• **Action item**: Retype every line of the items below, keeping each character, line break, and symbol the same.

• **Data records**:
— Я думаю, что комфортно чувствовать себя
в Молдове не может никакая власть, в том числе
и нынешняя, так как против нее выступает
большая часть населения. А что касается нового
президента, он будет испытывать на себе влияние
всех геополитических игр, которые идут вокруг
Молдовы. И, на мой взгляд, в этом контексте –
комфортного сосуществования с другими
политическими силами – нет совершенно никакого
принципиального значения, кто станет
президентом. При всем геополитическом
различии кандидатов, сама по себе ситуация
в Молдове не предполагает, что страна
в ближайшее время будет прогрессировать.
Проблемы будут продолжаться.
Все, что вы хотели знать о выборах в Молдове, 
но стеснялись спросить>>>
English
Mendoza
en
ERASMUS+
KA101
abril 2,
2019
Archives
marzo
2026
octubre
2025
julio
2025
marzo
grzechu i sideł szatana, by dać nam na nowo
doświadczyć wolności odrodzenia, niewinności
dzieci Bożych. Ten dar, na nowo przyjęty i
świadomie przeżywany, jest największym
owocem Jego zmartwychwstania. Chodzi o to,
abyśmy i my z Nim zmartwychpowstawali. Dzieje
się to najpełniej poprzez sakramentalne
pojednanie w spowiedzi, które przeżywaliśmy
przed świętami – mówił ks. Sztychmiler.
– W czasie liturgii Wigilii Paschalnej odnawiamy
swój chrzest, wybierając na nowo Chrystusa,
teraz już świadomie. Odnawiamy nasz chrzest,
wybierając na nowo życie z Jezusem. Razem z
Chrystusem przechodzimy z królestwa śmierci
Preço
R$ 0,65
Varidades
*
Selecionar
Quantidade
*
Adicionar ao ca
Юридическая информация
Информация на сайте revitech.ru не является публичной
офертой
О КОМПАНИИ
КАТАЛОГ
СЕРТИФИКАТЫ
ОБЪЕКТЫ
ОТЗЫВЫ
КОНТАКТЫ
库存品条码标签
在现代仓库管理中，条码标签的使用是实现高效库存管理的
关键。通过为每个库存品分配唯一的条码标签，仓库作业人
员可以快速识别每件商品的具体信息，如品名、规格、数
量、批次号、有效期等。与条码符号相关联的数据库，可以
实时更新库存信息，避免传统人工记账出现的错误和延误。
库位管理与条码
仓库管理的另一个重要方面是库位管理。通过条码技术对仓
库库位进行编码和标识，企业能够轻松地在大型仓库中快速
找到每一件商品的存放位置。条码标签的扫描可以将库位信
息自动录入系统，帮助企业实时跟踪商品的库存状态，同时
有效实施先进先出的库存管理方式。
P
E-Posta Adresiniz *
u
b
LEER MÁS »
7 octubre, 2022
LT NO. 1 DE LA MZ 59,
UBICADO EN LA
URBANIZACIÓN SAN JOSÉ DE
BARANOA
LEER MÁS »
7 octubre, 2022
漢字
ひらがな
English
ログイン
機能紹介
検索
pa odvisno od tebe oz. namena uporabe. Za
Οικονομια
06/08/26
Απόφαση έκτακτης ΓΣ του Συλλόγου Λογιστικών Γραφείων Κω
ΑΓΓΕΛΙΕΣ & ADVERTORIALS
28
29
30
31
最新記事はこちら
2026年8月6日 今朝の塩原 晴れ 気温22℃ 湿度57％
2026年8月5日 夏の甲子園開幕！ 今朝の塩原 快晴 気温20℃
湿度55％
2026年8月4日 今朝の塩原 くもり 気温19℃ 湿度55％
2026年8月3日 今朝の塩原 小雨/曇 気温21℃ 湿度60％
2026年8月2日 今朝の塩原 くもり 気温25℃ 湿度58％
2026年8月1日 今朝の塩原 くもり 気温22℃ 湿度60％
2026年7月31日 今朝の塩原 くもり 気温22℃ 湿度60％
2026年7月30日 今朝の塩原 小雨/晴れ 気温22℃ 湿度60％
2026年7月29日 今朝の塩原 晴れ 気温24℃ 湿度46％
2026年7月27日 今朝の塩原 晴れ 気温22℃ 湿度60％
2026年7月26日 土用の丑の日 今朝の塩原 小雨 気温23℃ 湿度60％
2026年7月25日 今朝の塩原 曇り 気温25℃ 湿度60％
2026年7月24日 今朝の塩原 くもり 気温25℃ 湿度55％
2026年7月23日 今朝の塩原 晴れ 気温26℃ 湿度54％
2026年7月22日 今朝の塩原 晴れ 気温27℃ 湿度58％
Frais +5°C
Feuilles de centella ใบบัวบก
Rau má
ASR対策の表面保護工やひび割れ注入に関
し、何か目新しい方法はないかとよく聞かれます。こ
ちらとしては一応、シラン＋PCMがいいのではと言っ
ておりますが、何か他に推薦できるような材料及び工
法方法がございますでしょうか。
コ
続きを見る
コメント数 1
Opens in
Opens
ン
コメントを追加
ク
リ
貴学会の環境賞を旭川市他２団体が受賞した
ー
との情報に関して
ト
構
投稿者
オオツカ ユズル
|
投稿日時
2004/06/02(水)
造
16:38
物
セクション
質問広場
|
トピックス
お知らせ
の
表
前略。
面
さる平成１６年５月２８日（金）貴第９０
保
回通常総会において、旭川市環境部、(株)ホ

• **Output for this exercise**:
— Я думаю, что комфортно чувствовать себя
в Молдове не может никакая власть, в том числе
и нынешняя, так как против нее выступает
большая часть населения. А что касается нового
президента, он будет испытывать на себе влияние
всех геополитических игр, которые идут вокруг
Молдовы. И, на мой взгляд, в этом контексте –
комфортного сосуществования с другими
политическими силами – нет совершенно никакого
принципиального значения, кто станет
президентом. При всем геополитическом
различии кандидатов, сама по себе ситуация
в Молдове не предполагает, что страна
в ближайшее время будет прогрессировать.
Проблемы будут продолжаться.
Все, что вы хотели знать о выборах в Молдове, 
но стеснялись спросить>>>
English
Mendoza
en
ERASMUS+
KA101
abril 2,
2019
Archives
marzo
2026
octubre
2025
julio
2025
marzo
grzechu i sideł szatana, by dać nam na nowo
doświadczyć wolności odrodzenia, niewinności
dzieci Bożych. Ten dar, na nowo przyjęty i
świadomie przeżywany, jest największym
owocem Jego zmartwychwstania. Chodzi o to,
abyśmy i my z Nim zmartwychpowstawali. Dzieje
się to najpełniej poprzez sakramentalne
pojednanie w spowiedzi, które przeżywaliśmy
przed świętami – mówił ks. Sztychmiler.
– W czasie liturgii Wigilii Paschalnej odnawiamy
swój chrzest, wybierając na nowo Chrystusa,
teraz już świadomie. Odnawiamy nasz chrzest,
wybierając na nowo życie z Jezusem. Razem z
Chrystusem przechodzimy z królestwa śmierci
Preço
R$ 0,65
Varidades
*
Selecionar
Quantidade
*
Adicionar ao ca
Юридическая информация
Информация на сайте revitech.ru не является публичной
офертой
О КОМПАНИИ
КАТАЛОГ
СЕРТИФИКАТЫ
ОБЪЕКТЫ
ОТЗЫВЫ
КОНТАКТЫ
库存品条码标签
在现代仓库管理中，条码标签的使用是实现高效库存管理的
关键。通过为每个库存品分配唯一的条码标签，仓库作业人
员可以快速识别每件商品的具体信息，如品名、规格、数
量、批次号、有效期等。与条码符号相关联的数据库，可以
实时更新库存信息，避免传统人工记账出现的错误和延误。
库位管理与条码
仓库管理的另一个重要方面是库位管理。通过条码技术对仓
库库位进行编码和标识，企业能够轻松地在大型仓库中快速
找到每一件商品的存放位置。条码标签的扫描可以将库位信
息自动录入系统，帮助企业实时跟踪商品的库存状态，同时
有效实施先进先出的库存管理方式。
P
E-Posta Adresiniz *
u
b
LEER MÁS »
7 octubre, 2022
LT NO. 1 DE LA MZ 59,
UBICADO EN LA
URBANIZACIÓN SAN JOSÉ DE
BARANOA
LEER MÁS »
7 octubre, 2022
漢字
ひらがな
English
ログイン
機能紹介
検索
pa odvisno od tebe oz. namena uporabe. Za
Οικονομια
06/08/26
Απόφαση έκτακτης ΓΣ του Συλλόγου Λογιστικών Γραφείων Κω
ΑΓΓΕΛΙΕΣ & ADVERTORIALS
28
29
30
31
最新記事はこちら
2026年8月6日 今朝の塩原 晴れ 気温22℃ 湿度57％
2026年8月5日 夏の甲子園開幕！ 今朝の塩原 快晴 気温20℃
湿度55％
2026年8月4日 今朝の塩原 くもり 気温19℃ 湿度55％
2026年8月3日 今朝の塩原 小雨/曇 気温21℃ 湿度60％
2026年8月2日 今朝の塩原 くもり 気温25℃ 湿度58％
2026年8月1日 今朝の塩原 くもり 気温22℃ 湿度60％
2026年7月31日 今朝の塩原 くもり 気温22℃ 湿度60％
2026年7月30日 今朝の塩原 小雨/晴れ 気温22℃ 湿度60％
2026年7月29日 今朝の塩原 晴れ 気温24℃ 湿度46％
2026年7月27日 今朝の塩原 晴れ 気温22℃ 湿度60％
2026年7月26日 土用の丑の日 今朝の塩原 小雨 気温23℃ 湿度60％
2026年7月25日 今朝の塩原 曇り 気温25℃ 湿度60％
2026年7月24日 今朝の塩原 くもり 気温25℃ 湿度55％
2026年7月23日 今朝の塩原 晴れ 気温26℃ 湿度54％
2026年7月22日 今朝の塩原 晴れ 気温27℃ 湿度58％
Frais +5°C
Feuilles de centella ใบบัวบก
Rau má
ASR対策の表面保護工やひび割れ注入に関
し、何か目新しい方法はないかとよく聞かれます。こ
ちらとしては一応、シラン＋PCMがいいのではと言っ
ておりますが、何か他に推薦できるような材料及び工
法方法がございますでしょうか。
コ
続きを見る
コメント数 1
Opens in
Opens
ン
コメントを追加
ク
リ
貴学会の環境賞を旭川市他２団体が受賞した
ー
との情報に関して
ト
構
投稿者
オオツカ ユズル
|
投稿日時
2004/06/02(水)
造
16:38
物
セクション
質問広場
|
トピックス
お知らせ
の
表
前略。
面
さる平成１６年５月２８日（金）貴第９０
保
回通常総会において、旭川市環境部、(株)ホ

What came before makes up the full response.